>>>>>

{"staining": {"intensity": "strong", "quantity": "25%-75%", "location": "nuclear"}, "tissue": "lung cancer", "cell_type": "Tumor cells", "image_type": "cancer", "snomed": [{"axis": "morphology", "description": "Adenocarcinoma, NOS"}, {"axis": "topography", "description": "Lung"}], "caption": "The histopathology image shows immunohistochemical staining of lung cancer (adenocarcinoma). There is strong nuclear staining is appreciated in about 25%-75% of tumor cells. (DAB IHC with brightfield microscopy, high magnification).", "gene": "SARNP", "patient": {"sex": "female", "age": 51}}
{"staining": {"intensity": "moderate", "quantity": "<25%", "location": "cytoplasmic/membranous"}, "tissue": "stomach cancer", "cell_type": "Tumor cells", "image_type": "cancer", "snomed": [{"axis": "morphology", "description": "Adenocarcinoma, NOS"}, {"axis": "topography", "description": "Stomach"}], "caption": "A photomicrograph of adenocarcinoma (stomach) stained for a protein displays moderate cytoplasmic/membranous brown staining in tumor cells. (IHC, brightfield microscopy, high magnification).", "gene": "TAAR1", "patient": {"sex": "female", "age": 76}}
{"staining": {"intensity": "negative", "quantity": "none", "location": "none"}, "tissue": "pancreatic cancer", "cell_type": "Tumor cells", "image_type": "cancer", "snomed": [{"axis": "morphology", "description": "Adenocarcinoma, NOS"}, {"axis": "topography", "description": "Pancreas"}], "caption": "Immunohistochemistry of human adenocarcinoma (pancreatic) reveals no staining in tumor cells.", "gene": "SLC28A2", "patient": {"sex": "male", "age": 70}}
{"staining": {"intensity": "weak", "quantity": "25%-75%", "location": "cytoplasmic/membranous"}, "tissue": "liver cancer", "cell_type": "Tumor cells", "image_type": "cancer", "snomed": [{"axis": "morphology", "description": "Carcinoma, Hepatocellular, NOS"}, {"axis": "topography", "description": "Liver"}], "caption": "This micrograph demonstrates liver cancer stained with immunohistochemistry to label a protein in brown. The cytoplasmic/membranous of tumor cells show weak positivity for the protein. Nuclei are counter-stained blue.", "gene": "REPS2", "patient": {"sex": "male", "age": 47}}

<<<<<

▶ [EXERCISE OBJECTIVE]:
Give the data again, exactly as it appears above.

▶ [THE COMPLETED TASK]:
{"staining": {"intensity": "strong", "quantity": "25%-75%", "location": "nuclear"}, "tissue": "lung cancer", "cell_type": "Tumor cells", "image_type": "cancer", "snomed": [{"axis": "morphology", "description": "Adenocarcinoma, NOS"}, {"axis": "topography", "description": "Lung"}], "caption": "The histopathology image shows immunohistochemical staining of lung cancer (adenocarcinoma). There is strong nuclear staining is appreciated in about 25%-75% of tumor cells. (DAB IHC with brightfield microscopy, high magnification).", "gene": "SARNP", "patient": {"sex": "female", "age": 51}}
{"staining": {"intensity": "moderate", "quantity": "<25%", "location": "cytoplasmic/membranous"}, "tissue": "stomach cancer", "cell_type": "Tumor cells", "image_type": "cancer", "snomed": [{"axis": "morphology", "description": "Adenocarcinoma, NOS"}, {"axis": "topography", "description": "Stomach"}], "caption": "A photomicrograph of adenocarcinoma (stomach) stained for a protein displays moderate cytoplasmic/membranous brown staining in tumor cells. (IHC, brightfield microscopy, high magnification).", "gene": "TAAR1", "patient": {"sex": "female", "age": 76}}
{"staining": {"intensity": "negative", "quantity": "none", "location": "none"}, "tissue": "pancreatic cancer", "cell_type": "Tumor cells", "image_type": "cancer", "snomed": [{"axis": "morphology", "description": "Adenocarcinoma, NOS"}, {"axis": "topography", "description": "Pancreas"}], "caption": "Immunohistochemistry of human adenocarcinoma (pancreatic) reveals no staining in tumor cells.", "gene": "SLC28A2", "patient": {"sex": "male", "age": 70}}
{"staining": {"intensity": "weak", "quantity": "25%-75%", "location": "cytoplasmic/membranous"}, "tissue": "liver cancer", "cell_type": "Tumor cells", "image_type": "cancer", "snomed": [{"axis": "morphology", "description": "Carcinoma, Hepatocellular, NOS"}, {"axis": "topography", "description": "Liver"}], "caption": "This micrograph demonstrates liver cancer stained with immunohistochemistry to label a protein in brown. The cytoplasmic/membranous of tumor cells show weak positivity for the protein. Nuclei are counter-stained blue.", "gene": "REPS2", "patient": {"sex": "male", "age": 47}}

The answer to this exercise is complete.